Records supplied.

+-------+

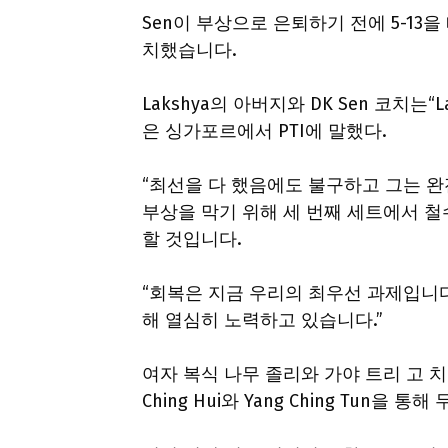
Sen이 부상으로 은퇴하기 전에 5-13
치했습니다.
Lakshya의 아버지와 DK Sen 코치는“L
은 싱가포르에서 PTI에 말했다.
“최선을 다 했음에도 불구하고 그는 
부상을 막기 위해 세 번째 세트에서 철
할 것입니다.
“회복은 지금 우리의 최우선 과제입니다
해 열심히 노력하고 있습니다.”
여자 복식 나무 졸리와 가야 트리 고 치 칸트
Ching Hui와 Yang Ching Tun을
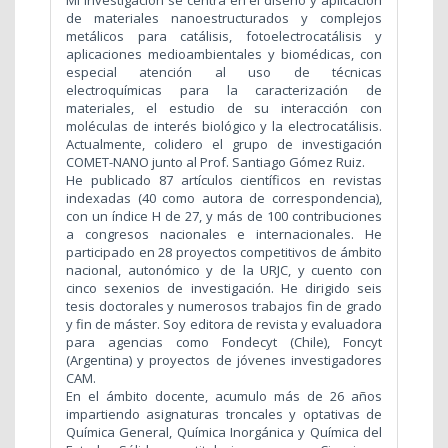
de materiales nanoestructurados y complejos
metálicos para catálisis, fotoelectrocatálisis y
aplicaciones medioambientales y biomédicas, con
especial atención al uso de técnicas
electroquímicas para la caracterización de
materiales, el estudio de su interacción con
moléculas de interés biológico y la electrocatálisis.
Actualmente, colidero el grupo de investigación
COMET-NANO junto al Prof. Santiago Gómez Ruiz.
He publicado 87 artículos científicos en revistas
indexadas (40 como autora de correspondencia),
con un índice H de 27, y más de 100 contribuciones
a congresos nacionales e internacionales. He
participado en 28 proyectos competitivos de ámbito
nacional, autonómico y de la URJC, y cuento con
cinco sexenios de investigación. He dirigido seis
tesis doctorales y numerosos trabajos fin de grado
y fin de máster. Soy editora de revista y evaluadora
para agencias como Fondecyt (Chile), Foncyt
(Argentina) y proyectos de jóvenes investigadores
CAM.
En el ámbito docente, acumulo más de 26 años
impartiendo asignaturas troncales y optativas de
Química General, Química Inorgánica y Química del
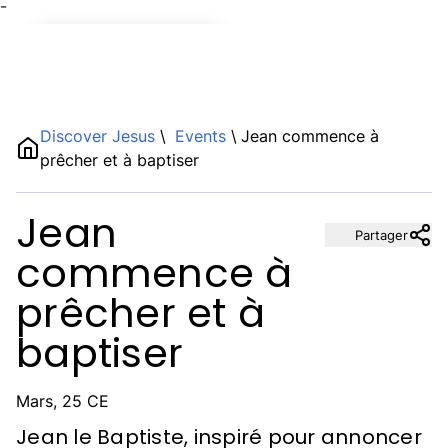
¯
Name
Discover Jesus
\
Events
\
Jean commence à
prêcher et à baptiser
Description
Jean
Partager
commence à
prêcher et à
baptiser
Mars, 25 CE
Jean le Baptiste, inspiré pour annoncer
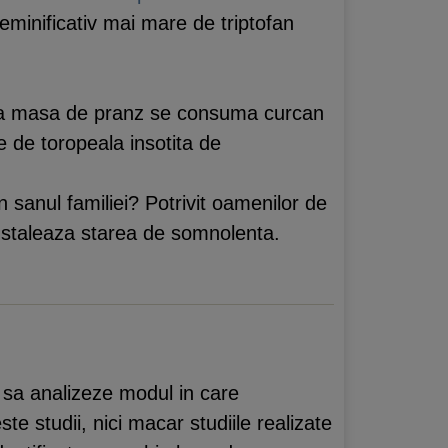
eminificativ mai mare de triptofan
iu la masa de pranz se consuma curcan
 de toropeala insotita de
 sanul familiei? Potrivit oamenilor de
instaleaza starea de somnolenta.
a sa analizeze modul in care
ste studii, nici macar studiile realizate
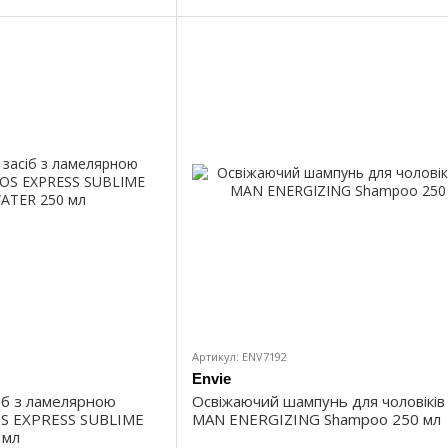
Артикул: ENV7192
Envie
іб з ламелярною
Освіжаючий шампунь для чоловіків 
OS EXPRESS SUBLIME
MAN ENERGIZING Shampoo 250 мл
 мл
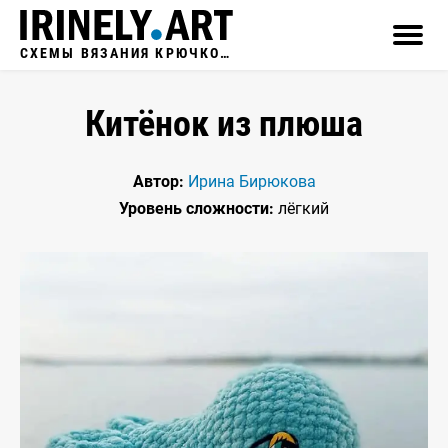
СХЕМЫ ВЯЗАНИЯ КРЮЧКОМ
Китёнок из плюша
Автор:
Ирина Бирюкова
Уровень сложности:
лёгкий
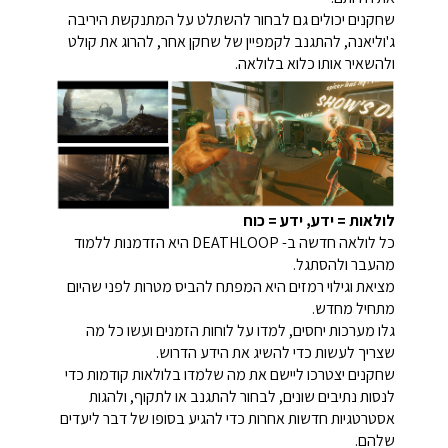
שחקנים יכולים גם לבחור להשתלט על המתנקשת היריבה
ג'וליאנה, להתגנב לקמפיין של שחקן אחר, להרוג את קולט
ולהשאיר אותו כלוא בלולאה.
לולאות = ידע, ידע = כוח
כל לולאה חדשה ב- DEATHLOOP היא הזדמנות ללמוד
מהעבר ולהסתגל.
מציאת וגילוי רמזים היא המפתח להביס מטרות לפני שהיום
מתחיל מחדש.
גלו מערכות יחסים, למדו על לוחות הזמנים ועשו כל מה
שצריך לעשות כדי להשיג את הידע הדרוש.
שחקנים יצטרכו ליישם את מה שלמדו בלולאות קודמות כדי
לנסות נתיבים שונים, לבחור להתגנב או לתקוף, ולהגות
אסטרטגיות חדשות אחרות כדי להגיע בסופו של דבר ליעדים
שלהם.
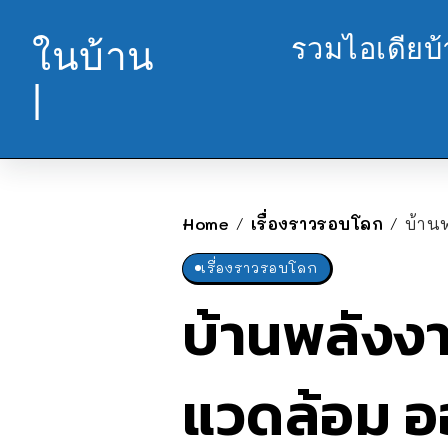
รวมไอเดียบ
ในบ้าน
|
Home
เรื่องราวรอบโลก
บ้าน
/
/
เรื่องราวรอบโลก
บ้านพลังงา
แวดล้อม อ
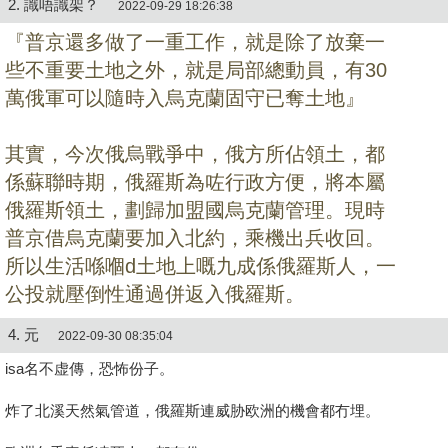
2. 識唔識架？
2022-09-29 18:26:38
『普京還多做了一重工作，就是除了放棄一
些不重要土地之外，
就是局部總動員，有30
萬俄軍可以隨時入烏克蘭固守已奪土地』
其實，今次俄烏戰爭中，俄方所佔領土，都
係蘇聯時期，俄羅斯為咗行政方便，將本屬
俄羅斯領土，劃歸加盟國烏克蘭管理。現時
普京借烏克蘭要加入北約，乘機出兵收回。
所以生活喺嗰d土地上嘅九成係俄羅斯人，一
公投就壓倒性通過併返入俄羅斯。
4. 元
2022-09-30 08:35:04
isa名不虚傳，恐怖份子。
炸了北溪天然氣管道，俄羅斯連威胁欧洲的機會都冇埋。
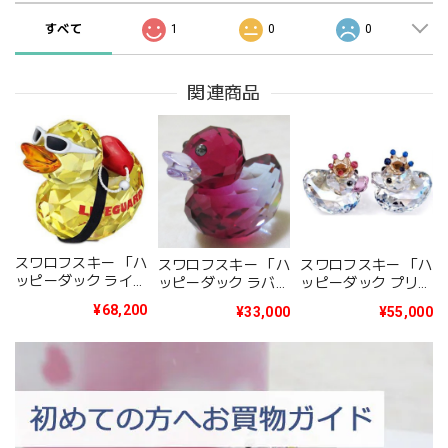
すべて
1
0
0
関連商品
スワロフスキー 「ハ
スワロフスキー 「ハ
スワロフスキー 「ハ
ッピーダック ライフ
ッピーダック ラバブ
ッピーダック プリン
ガード」（Happy
ル リラ」（Happy
ス＆プリンセス」
¥68,200
¥33,000
¥55,000
Duck LIFEGUARD）
Duck LOVABLE
（Happy Duck
1143443
LILA）1041292
PRINCE AND
PRINCESS ROYAL
WEDDING Ltd
ed3000）1117976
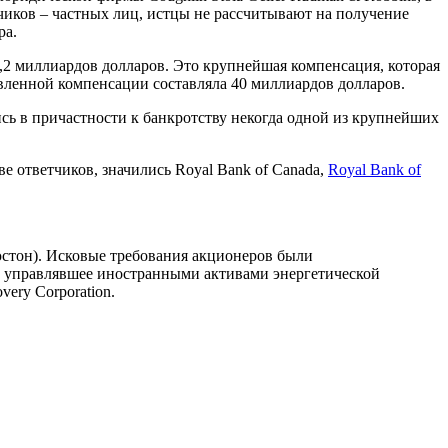
чиков – частных лиц, истцы не рассчитывают на получение
ра.
,2 миллиардов долларов. Это крупнейшая компенсация, которая
вленной компенсации составляла 40 миллиардов долларов.
ись в причастности к банкротству некогда одной из крупнейших
е ответчиков, значились Royal Bank of Canada,
Royal Bank of
ьюстон). Исковые требования акционеров были
gy, управлявшее иностранными активами энергетической
very Corporation.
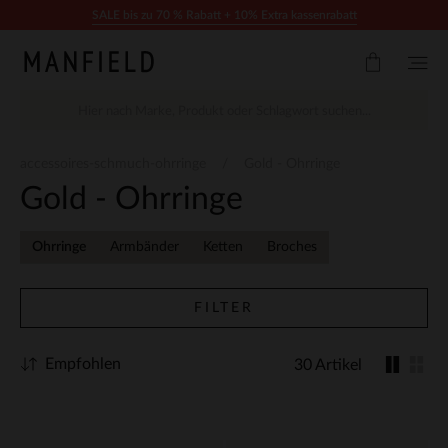
Zum Inhalt springen
SALE bis zu 70 % Rabatt + 10% Extra kassenrabatt
accessoires-schmuch-ohrringe
Gold - Ohrringe
Gold - Ohrringe
Ohrringe
Armbänder
Ketten
Broches
FILTER
Empfohlen
30 Artikel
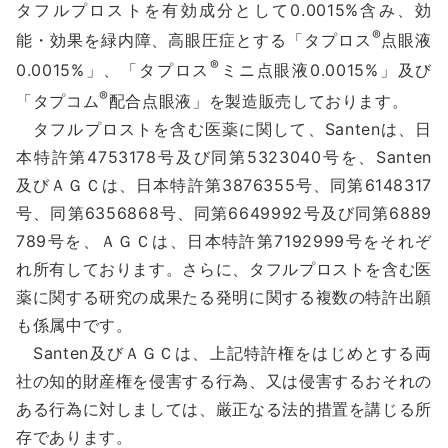
タフルプロストを有効成分として0.0015%含み、効
®
能・効果を緑内障、高眼圧症とする「タプロス
点眼液
®
0.0015%」、「タプロス
ミニ点眼液0.0015%」及び
®
「タプコム
配合点眼液」を製造販売しております。
タフルプロストを含む医薬に関して、Santenは、日
本特許第4753178号及び同第5323040号を、Santen
及びＡＧＣは、日本特許第3876355号、同第6148317
号、同第6356868号、同第6649992号及び同第6889
789号を、ＡＧＣは、日本特許第7192999号をそれぞ
れ所有しております。さらに、タフルプロストを含む医
薬に関する研究の成果たる発明に関する複数の特許出願
も係属中です。
Santen及びＡＧＣは、上記特許権をはじめとする両
社の知的財産権を侵害する行為、又は侵害するおそれの
ある行為に対しましては、厳正なる法的措置を講じる所
存であります。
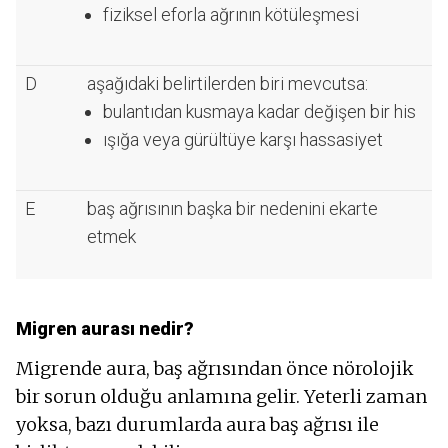
fiziksel eforla ağrının kötüleşmesi
D
aşağıdaki belirtilerden biri mevcutsa:
bulantıdan kusmaya kadar değişen bir his
ışığa veya gürültüye karşı hassasiyet
E
baş ağrısının başka bir nedenini ekarte
etmek
Migren aurası nedir?
Migrende aura, baş ağrısından önce nörolojik
bir sorun olduğu anlamına gelir. Yeterli zaman
yoksa, bazı durumlarda aura baş ağrısı ile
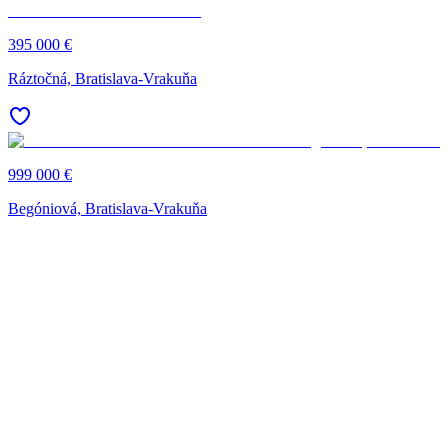
395 000 €
Ráztočná, Bratislava-Vrakuňa
999 000 €
Begóniová, Bratislava-Vrakuňa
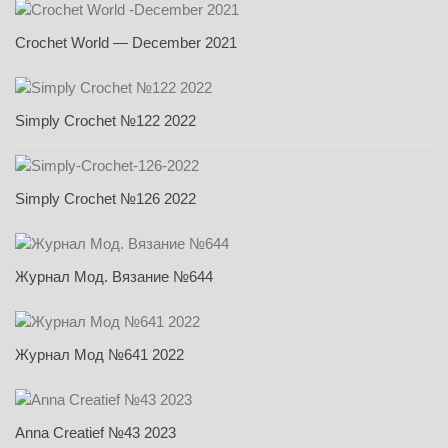
Crochet World — December 2021
Simply Crochet №122 2022
Simply Crochet №126 2022
Журнал Мод. Вязание №644
Журнал Мод №641 2022
Anna Creatief №43 2023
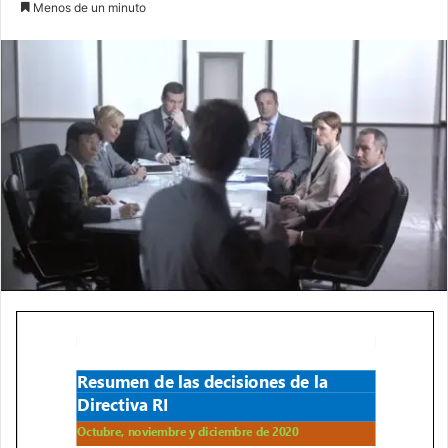
Menos de un minuto
email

+-------+

Could you render the text read from all of the records above as a numbered list, one line per item, skipping any blank lines and leaving the pictures out of your answer?

1. Sen이 부상으로 은퇴하기 전에 5-13
2. 치했습니다.
3. Lakshya의 아버지와 DK Sen 코치는“L
4. 은 싱가포르에서 PTI에 말했다.
5. “최선을 다 했음에도 불구하고 그는 
6. 부상을 막기 위해 세 번째 세트에서 철
7. 할 것입니다.
8. “회복은 지금 우리의 최우선 과제입니다
9. 해 열심히 노력하고 있습니다.”
10. 여자 복식 나무 졸리와 가야 트리 고 치 칸트
11. Ching Hui와 Yang Ching Tun을
12. de materiales nanoestructurados y complejos
13. metálicos para catálisis, fotoelectrocatálisis y
14. aplicaciones medioambientales y biomédicas, con
15. especial atención al uso de técnicas
16. electroquímicas para la caracterización de
17. materiales, el estudio de su interacción con
18. moléculas de interés biológico y la electrocatálisis.
19. Actualmente, colidero el grupo de investigación
20. COMET-NANO junto al Prof. Santiago Gómez Ruiz.
21. He publicado 87 artículos científicos en revistas
22. indexadas (40 como autora de correspondencia),
23. con un índice H de 27, y más de 100 contribuciones
24. a congresos nacionales e internacionales. He
25. participado en 28 proyectos competitivos de ámbito
26. nacional, autonómico y de la URJC, y cuento con
27. cinco sexenios de investigación. He dirigido seis
28. tesis doctorales y numerosos trabajos fin de grado
29. y fin de máster. Soy editora de revista y evaluadora
30. para agencias como Fondecyt (Chile), Foncyt
31. (Argentina) y proyectos de jóvenes investigadores
32. CAM.
33. En el ámbito docente, acumulo más de 26 años
34. impartiendo asignaturas troncales y optativas de
35. Química General, Química Inorgánica y Química del
36. ¯
37. Name
38. Discover Jesus
39. \
40. Events
41. \
42. Jean commence à
43. prêcher et à baptiser
44. Description
45. Jean
46. Partager
47. commence à
48. prêcher et à
49. baptiser
50. Mars, 25 CE
51. Jean le Baptiste, inspiré pour annoncer
52. eminificativ mai mare de triptofan
53. iu la masa de pranz se consuma curcan
54.  de toropeala insotita de
55.  sanul familiei? Potrivit oamenilor de
56. instaleaza starea de somnolenta.
57. a sa analizeze modul in care
58. ste studii, nici macar studiile realizate
59. Артикул: ENV7192
60. Envie
61. іб з ламелярною
62. Освіжаючий шампунь для чоловіків 
63. OS EXPRESS SUBLIME
64. MAN ENERGIZING Shampoo 250 мл
65.  мл
66. СХЕМЫ ВЯЗАНИЯ КРЮЧКОМ
67. Китёнок из плюша
68. Автор:
69. Ирина Бирюкова
70. Уровень сложности:
71. лёгкий
72. שחקנים יכולים גם לבחור להשתלט על המתנקשת היריבה
73. ג'וליאנה, להתגנב לקמפיין של שחקן אחר, להרוג את קולט
74. ולהשאיר אותו כלוא בלולאה.
75. לולאות = ידע, ידע = כוח
76. כל לולאה חדשה ב- DEATHLOOP היא הזדמנות ללמוד
77. מהעבר ולהסתגל.
78. מציאת וגילוי רמזים היא המפתח להביס מטרות לפני שהיום
79. מתחיל מחדש.
80. גלו מערכות יחסים, למדו על לוחות הזמנים ועשו כל מה
81. שצריך לעשות כדי להשיג את הידע הדרוש.
82. שחקנים יצטרכו ליישם את מה שלמדו בלולאות קודמות כדי
83. לנסות נתיבים שונים, לבחור להתגנב או לתקוף, ולהגות
84. אסטרטגיות חדשות אחרות כדי להגיע בסופו של דבר ליעדים
85. שלהם.
86. รวมไอเดียบ
87. ในบ้าน
88. |
89. Home
90. เรื่องราวรอบโลก
91. บ้าน
92. /
93. /
94. เรื่องราวรอบโลก
95. บ้านพลังงา
96. แวดล้อม อ
97. 2. 識唔識架？
98. 2022-09-29 18:26:38
99. 『普京還多做了一重工作，就是除了放棄一
100. 些不重要土地之外，
101. 就是局部總動員，有30
102. 萬俄軍可以隨時入烏克蘭固守已奪土地』
103. 其實，今次俄烏戰爭中，俄方所佔領土，都
104. 係蘇聯時期，俄羅斯為咗行政方便，將本屬
105. 俄羅斯領土，劃歸加盟國烏克蘭管理。現時
106. 普京借烏克蘭要加入北約，乘機出兵收回。
107. 所以生活喺嗰d土地上嘅九成係俄羅斯人，一
108. 公投就壓倒性通過併返入俄羅斯。
109. 4. 元
110. 2022-09-30 08:35:04
111. isa名不虚傳，恐怖份子。
112. 炸了北溪天然氣管道，俄羅斯連威胁欧洲的機會都冇埋。
113. すべて
114. 1
115. 0
116. 0
117. 関連商品
118. スワロフスキー 「ハ
119. スワロフスキー 「ハ
120. スワロフスキー 「ハ
121. ッピーダック ライフ
122. ッピーダック ラバブ
123. ッピーダック プリン
124. ガード」（Happy
125. ル リラ」（Happy
126. ス＆プリンセス」
127. ¥68,200
128. ¥33,000
129. ¥55,000
130. Duck LIFEGUARD）
131. Duck LOVABLE
132. （Happy Duck
133. 1143443
134. LILA）1041292
135. PRINCE AND
136. PRINCESS ROYAL
137. WEDDING Ltd
138. ed3000）1117976
139. чиков – частных лиц, истцы не рассчитывают на получение
140. ра.
141. ,2 миллиардов долларов. Это крупнейшая компенсация, которая
142. вленной компенсации составляла 40 миллиардов долларов.
143. ись в причастности к банкротству некогда одной из крупнейших
144. е ответчиков, значились Royal Bank of Canada,
145. Royal Bank of
146. ьюстон). Исковые требования акционеров были
147. gy, управлявшее иностранными активами энергетической
148. very Corporation.
149. Zum Inhalt springen
150. SALE bis zu 70 % Rabatt + 10% Extra kassenrabatt
151. accessoires-schmuch-ohrringe
152. Gold - Ohrringe
153. Gold - Ohrringe
154. Ohrringe
155. Armbänder
156. Ketten
157. Broches
158. FILTER
159. Empfohlen
160. 30 Artikel
161. タフルプロストを有効成分として0.0015%含み、効
162. ®
163. 能・効果を緑内障、高眼圧症とする「タプロス
164. 点眼液
165. ®
166. 0.0015%」、「タプロス
167. ミニ点眼液0.0015%」及び
168. ®
169. 「タプコム
170. 配合点眼液」を製造販売しております。
171. タフルプロストを含む医薬に関して、Santenは、日
172. 本特許第4753178号及び同第5323040号を、Santen
173. 及びＡＧＣは、日本特許第3876355号、同第6148317
174. 号、同第6356868号、同第6649992号及び同第6889
175. 789号を、ＡＧＣは、日本特許第7192999号をそれぞ
176. れ所有しております。さらに、タフルプロストを含む医
177. 薬に関する研究の成果たる発明に関する複数の特許出願
178. も係属中です。
179. Santen及びＡＧＣは、上記特許権をはじめとする両
180. 社の知的財産権を侵害する行為、又は侵害するおそれの
181. ある行為に対しましては、厳正なる法的措置を講じる所
182. 存であります。
183. fiziksel eforla ağrının kötüleşmesi
184. D
185. aşağıdaki belirtilerden biri mevcutsa:
186. bulantıdan kusmaya kadar değişen bir his
187. ışığa veya gürültüye karşı hassasiyet
188. E
189. baş ağrısının başka bir nedenini ekarte
190. etmek
191. Migren aurası nedir?
192. Migrende aura, baş ağrısından önce nörolojik
193. bir sorun olduğu anlamına gelir. Yeterli zaman
194. yoksa, bazı durumlarda aura baş ağrısı ile
195. 395 000 €
196. Ráztočná, Bratislava-Vrakuňa
197. 999 000 €
198. Begóniová, Bratislava-Vrakuňa
199. Crochet World — December 2021
200. Simply Crochet №122 2022
201. Simply Crochet №126 2022
202. Журнал Мод. Вязание №644
203. Журнал Мод №641 2022
204. Anna Creatief №43 2023
205. Menos de un minuto
206. email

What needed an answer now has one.